CONSIGNA A |
En el texto sobre el gran empresariado y la Constitución de 1980, convierte en una lista el párrafo que empieza con "A partir de la transición", conservando sus datos principales.

2.2. Gran empresariado y Constitución de 1980: su legitimación a través de la noción de Estado subsidiario

Las directrices económicas de la Constitución de 1980, fueron excluidas de las reformas realizadas durante el período de transición a la democracia. Del mismo modo, las excluyó de su alcance la reforma constitucional del año 2005. Como veremos, este resultado no ha sido casual.

La existencia de poderes fácticos vinculados a los principales grupos económicos del país, ha sido determinante para la pervivencia de aquellas regulaciones de carácter económico que han facilitado la consolidación de una economía de libre mercado.

A partir de la transición, como bien describe Flores (1999), la paulatina preeminencia del gran empresariado como protagonista del progreso y desarrollo del país, fue dejando atrás la influencia de los históricos actores sociales y políticos, tales como trabajadores y partidos políticos, e incluso el propio Estado. Su rol activo durante el proceso de transición, le permitió consolidarse como actor central en la sociedad, convirtiéndose en el principal defensor del modelo neoliberal instaurado por el régimen militar.

Los grupos empresariales que más influyeron en el proceso de transición chileno fueron aquellos asociados a los gremios de gran poder económico (agrupados en la Confederación de la Producción y el Comercio)10 y al sistema financiero nacional e internacional (vinculados al mercado mundial, pero desvinculados de lo político).

El rol de estos grupos durante la transición a la democracia fue relevante, aunque no se involucraron en las negociaciones referentes a la institucionalidad política, lo cual les permitió desmarcarse del ideario autoritario del gobierno militar –y a partir de allí– consolidar su poder en la sociedad (Flores 1999).

(Registros de una fuente de datos)

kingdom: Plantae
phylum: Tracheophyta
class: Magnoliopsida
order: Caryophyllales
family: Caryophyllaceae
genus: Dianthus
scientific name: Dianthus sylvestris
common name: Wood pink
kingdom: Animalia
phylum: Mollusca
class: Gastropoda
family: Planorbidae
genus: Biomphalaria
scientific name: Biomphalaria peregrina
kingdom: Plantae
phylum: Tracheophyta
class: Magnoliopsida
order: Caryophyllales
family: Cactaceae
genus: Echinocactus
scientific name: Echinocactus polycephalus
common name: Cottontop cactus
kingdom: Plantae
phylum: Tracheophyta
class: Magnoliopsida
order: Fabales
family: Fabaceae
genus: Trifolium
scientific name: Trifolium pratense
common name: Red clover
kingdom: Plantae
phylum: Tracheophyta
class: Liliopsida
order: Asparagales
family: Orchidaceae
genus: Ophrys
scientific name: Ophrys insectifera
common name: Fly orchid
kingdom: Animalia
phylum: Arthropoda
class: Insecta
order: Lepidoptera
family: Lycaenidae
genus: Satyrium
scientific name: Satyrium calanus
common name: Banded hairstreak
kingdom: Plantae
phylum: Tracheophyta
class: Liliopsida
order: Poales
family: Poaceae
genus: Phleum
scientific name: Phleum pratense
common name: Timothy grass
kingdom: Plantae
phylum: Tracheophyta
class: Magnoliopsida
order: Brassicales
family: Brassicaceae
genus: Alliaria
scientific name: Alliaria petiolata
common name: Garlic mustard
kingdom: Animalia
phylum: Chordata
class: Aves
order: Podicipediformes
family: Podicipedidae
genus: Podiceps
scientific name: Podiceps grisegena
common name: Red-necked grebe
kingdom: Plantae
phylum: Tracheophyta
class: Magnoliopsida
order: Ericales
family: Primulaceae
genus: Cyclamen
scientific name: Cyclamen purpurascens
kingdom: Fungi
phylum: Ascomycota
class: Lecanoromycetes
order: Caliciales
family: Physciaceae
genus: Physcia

CONSIGNA B |
Transcribe las entradas, desde la primera línea hasta la que contiene "genus: Echinocactus", ambas incluidas.

RESPUESTA A |
- Desde la transición, según Flores (1999), el gran empresariado fue ganando preeminencia como protagonista del progreso y desarrollo del país.
- Con ello fue dejando atrás la influencia de los actores sociales y políticos históricos: los trabajadores, los partidos políticos e incluso el propio Estado.
- Su rol activo durante la transición le permitió consolidarse como actor central en la sociedad.
- Se convirtió en el principal defensor del modelo neoliberal instaurado por el régimen militar.

RESPUESTA B |
kingdom: Plantae
phylum: Tracheophyta
class: Magnoliopsida
order: Caryophyllales
family: Caryophyllaceae
genus: Dianthus
scientific name: Dianthus sylvestris
common name: Wood pink
kingdom: Animalia
phylum: Mollusca
class: Gastropoda
family: Planorbidae
genus: Biomphalaria
scientific name: Biomphalaria peregrina
kingdom: Plantae
phylum: Tracheophyta
class: Magnoliopsida
order: Caryophyllales
family: Cactaceae
genus: Echinocactus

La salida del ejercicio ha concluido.